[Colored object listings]
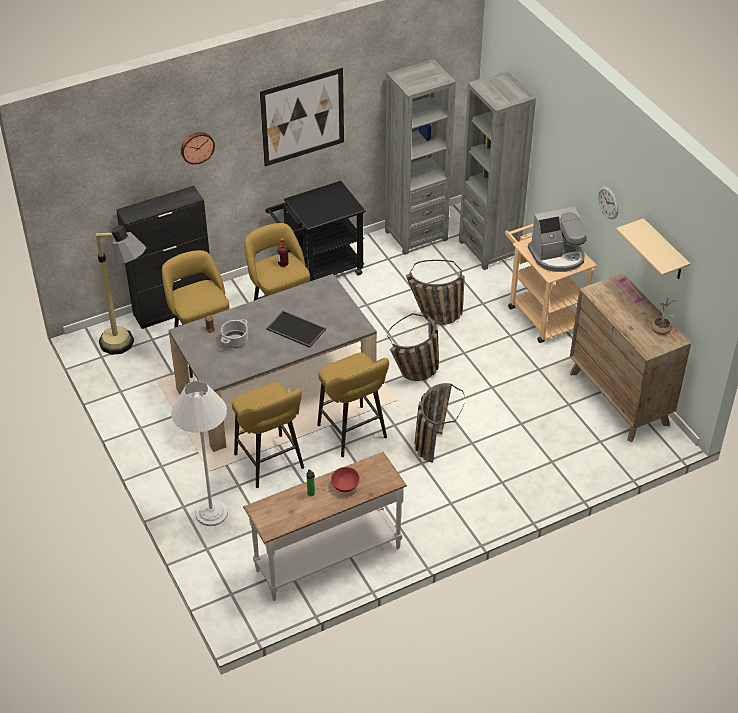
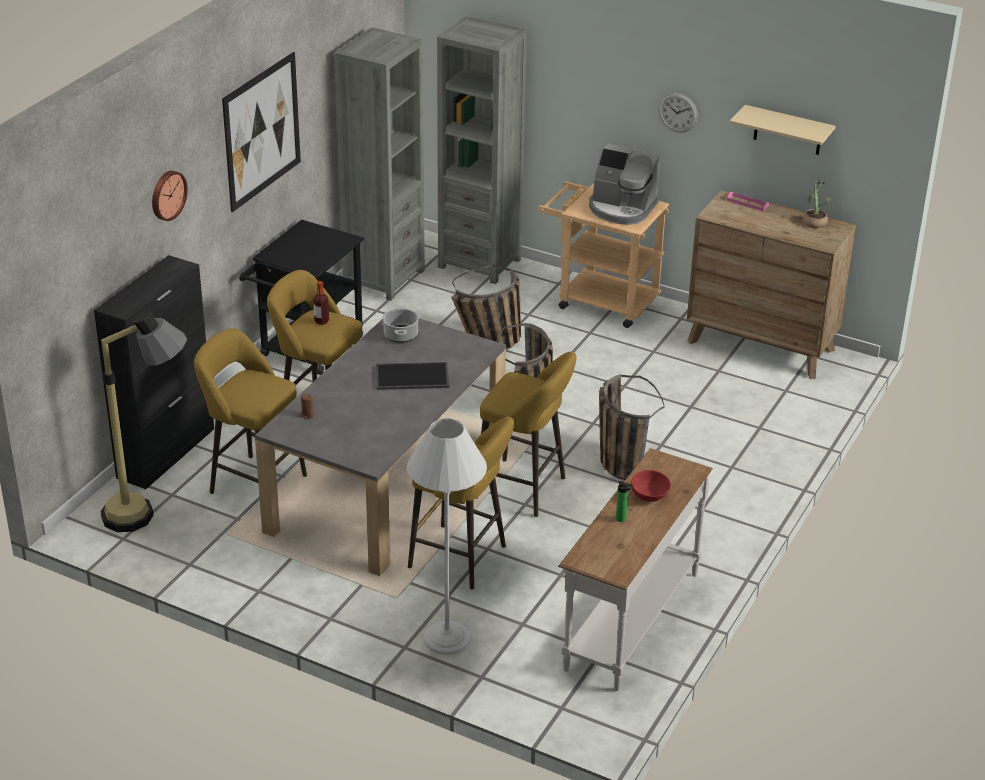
camera: 35 degrees left, 10 degrees down
(235, 340) = (352, 414): cooking pot -> cooking pot (401, 335)
(557, 256) = (621, 209): coffee machine -> coffee machine turned 75 degrees clockwise

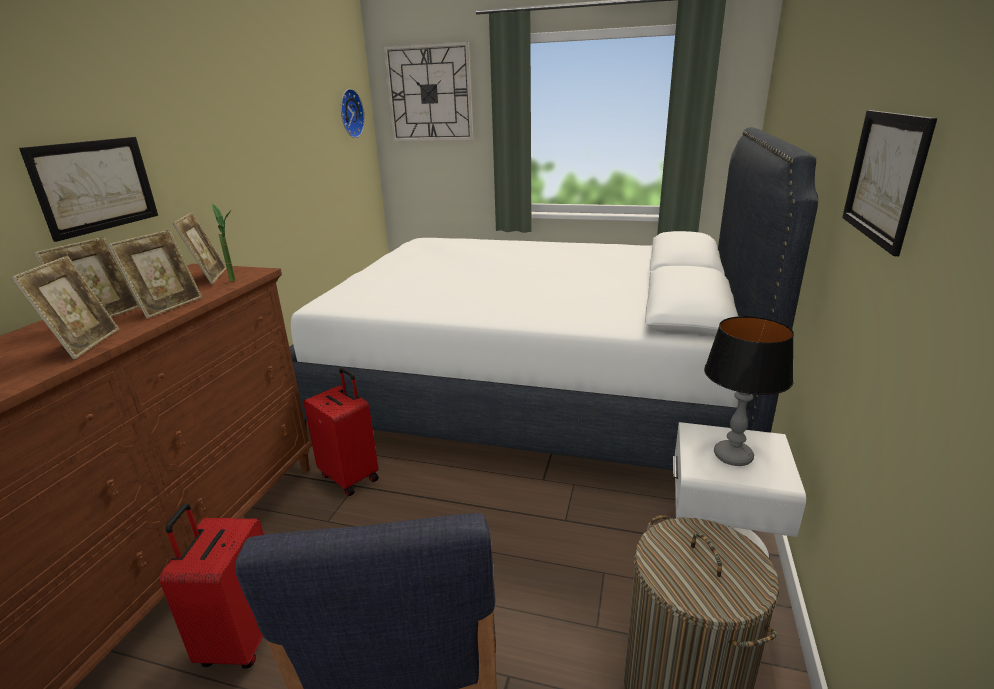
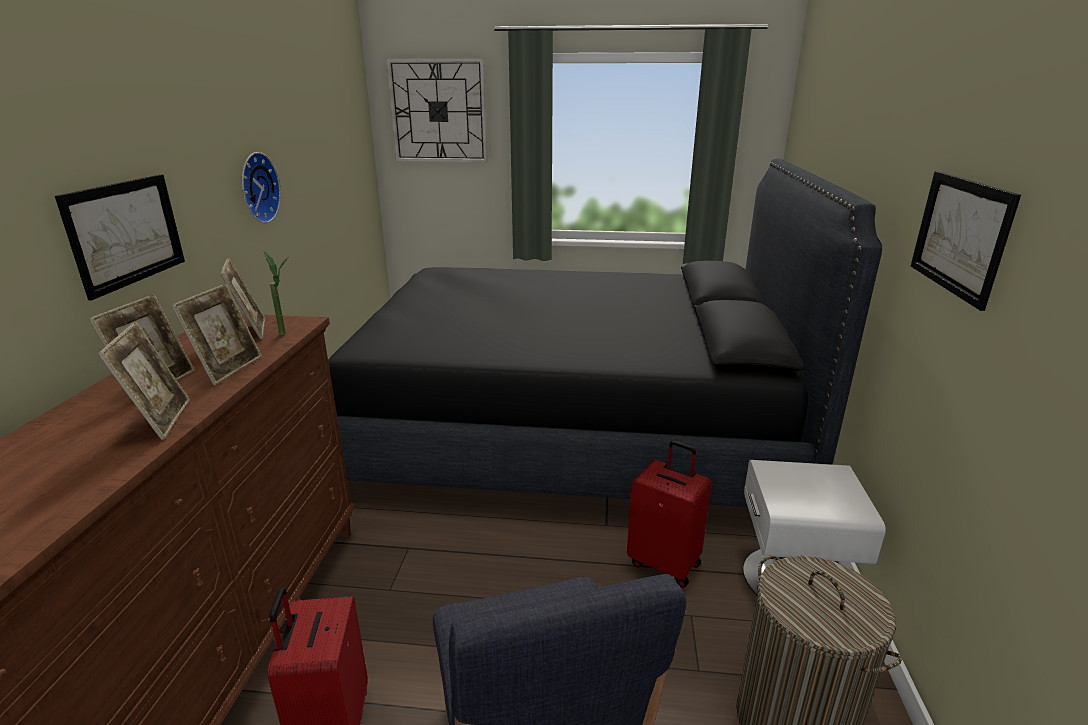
camera: 10 degrees left, 0 degrees up
(349, 113) = (352, 132): wall clock -> wall clock (256, 188)
(351, 476) = (400, 538): red suitcase -> red suitcase (665, 563)
(532, 388) = (569, 427): white bed -> black bed
(732, 456) = (810, 491): table lamp -> none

TASK BRIEF: Print the lines from the one holding "(235, 340) = (352, 414): cooking" through the last line of the records, word for word, and omit the pictures.

ANSWER BOX:
(235, 340) = (352, 414): cooking pot -> cooking pot (401, 335)
(557, 256) = (621, 209): coffee machine -> coffee machine turned 75 degrees clockwise

camera: 10 degrees left, 0 degrees up
(349, 113) = (352, 132): wall clock -> wall clock (256, 188)
(351, 476) = (400, 538): red suitcase -> red suitcase (665, 563)
(532, 388) = (569, 427): white bed -> black bed
(732, 456) = (810, 491): table lamp -> none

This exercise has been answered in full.